— Problème court 1 —
Dans le texte sur le Musée du Quai Branly, quels sont les pays dont les peuples déshérités possèdent d'abord et avant tout les œuvres d'art exposées ? Donnez-les tous.

— Texte proposé —
.....

’Ainsi nos œuvres d’art ont droit de cité là où nous sommes, dans l’ensemble, interdits de séjour’

28 juin 2006

Talents et compétences président donc au tri des candidats africains à l’immigration en France selon la loi Sarkozy dite de “l’immigration choisie” qui a été votée en mai 2006 par l’Assemblée nationale française. Le Ministre français de l’Intérieur s’est offert le luxe de venir nous le signifier, en Afrique, en invitant nos gouvernants à jouer le rôle de geôliers de la "racaille" dont la France ne veut plus sur son sol. (...) L’Europe forteresse, dont la France est l’une des chevilles ouvrières, déploie, en ce moment, une véritable armada contre ces quêteurs de passerelles en vue de les éloigner le plus loin possible de ses frontières. Les œuvres d’art, qui sont aujourd’hui à l’honneur au Musée du Quai Branly, appartiennent d’abord et avant tout aux peuples déshérités du Mali, du Bénin, de la Guinée, du Niger, du Burkina-Faso, du Cameroun, du Congo. Elles constituent une part substantielle du patrimoine culturel et artistique de ces “sans visa” dont certains sont morts par balles à Ceuta et Melilla et des “sans papiers” qui sont quotidiennement traqués au cœur de l’Europe et, quand ils sont arrêtés, rendus, menottes aux poings à leurs pays d’origine. Dans ma “Lettre au Président des Français à propos de la Côte d’Ivoire et de l’Afrique en général”, je retiens le Musée du Quai Branly comme l’une des expressions parfaites de ces contradictions, incohérences et paradoxes de la France dans ses rapports à l’Afrique. À l’heure où celui-ci ouvre ses portes au public, je continue à me demander jusqu’où iront les puissants de ce monde dans l’arrogance et le viol de notre imaginaire. Nous sommes invités, aujourd’hui, à célébrer avec l’ancienne puissance coloniale une œuvre architecturale, incontestablement belle, ainsi que notre propre déchéance et la complaisance de ceux qui, acteurs politiques et institutionnels africains, estiment que nos biens culturels sont mieux dans les beaux édifices du Nord que sous nos propres cieux. (...) Les trois cent mille pièces que le Musée du Quai Branly abrite constituent un véritable trésor de guerre en raison du mode d’acquisition de certaines d’entre elles et le trafic d’influence auquel celui-ci donne parfois lieu entre la France et les pays dont elles sont originaires. (...)

.....

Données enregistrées
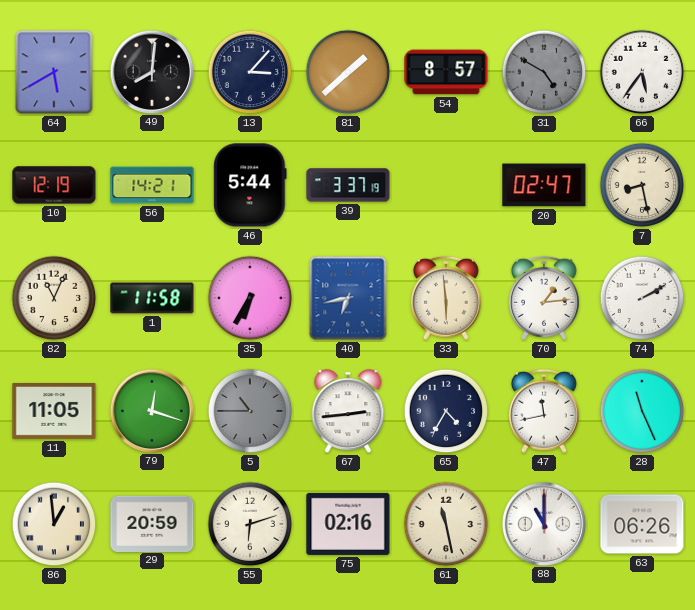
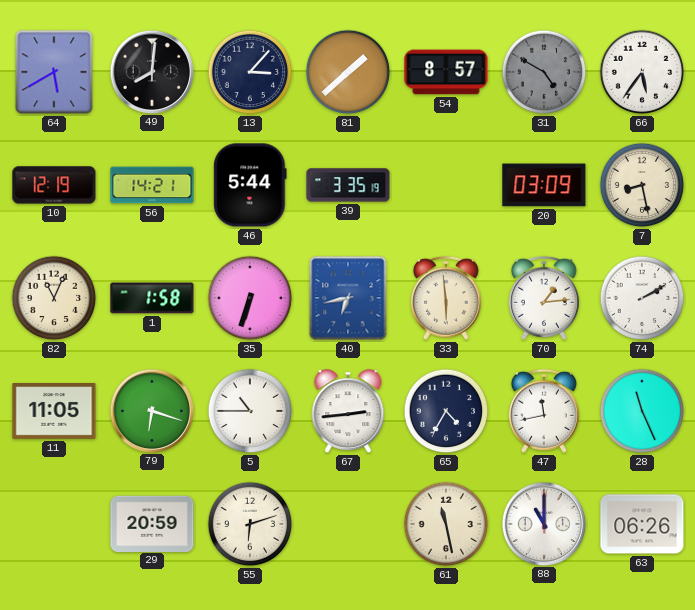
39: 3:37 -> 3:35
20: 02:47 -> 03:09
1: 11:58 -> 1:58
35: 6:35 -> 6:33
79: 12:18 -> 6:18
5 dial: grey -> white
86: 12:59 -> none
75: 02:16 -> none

.....

— Problème court 2 —
Recopiez mot pour mot toutes les lignes des enregistrements, sans reprendre les images.

— Réponse 1 —
Mali, Bénin, Guinée, Niger, Burkina-Faso, Cameroun, Congo

— Réponse 2 —
39: 3:37 -> 3:35
20: 02:47 -> 03:09
1: 11:58 -> 1:58
35: 6:35 -> 6:33
79: 12:18 -> 6:18
5 dial: grey -> white
86: 12:59 -> none
75: 02:16 -> none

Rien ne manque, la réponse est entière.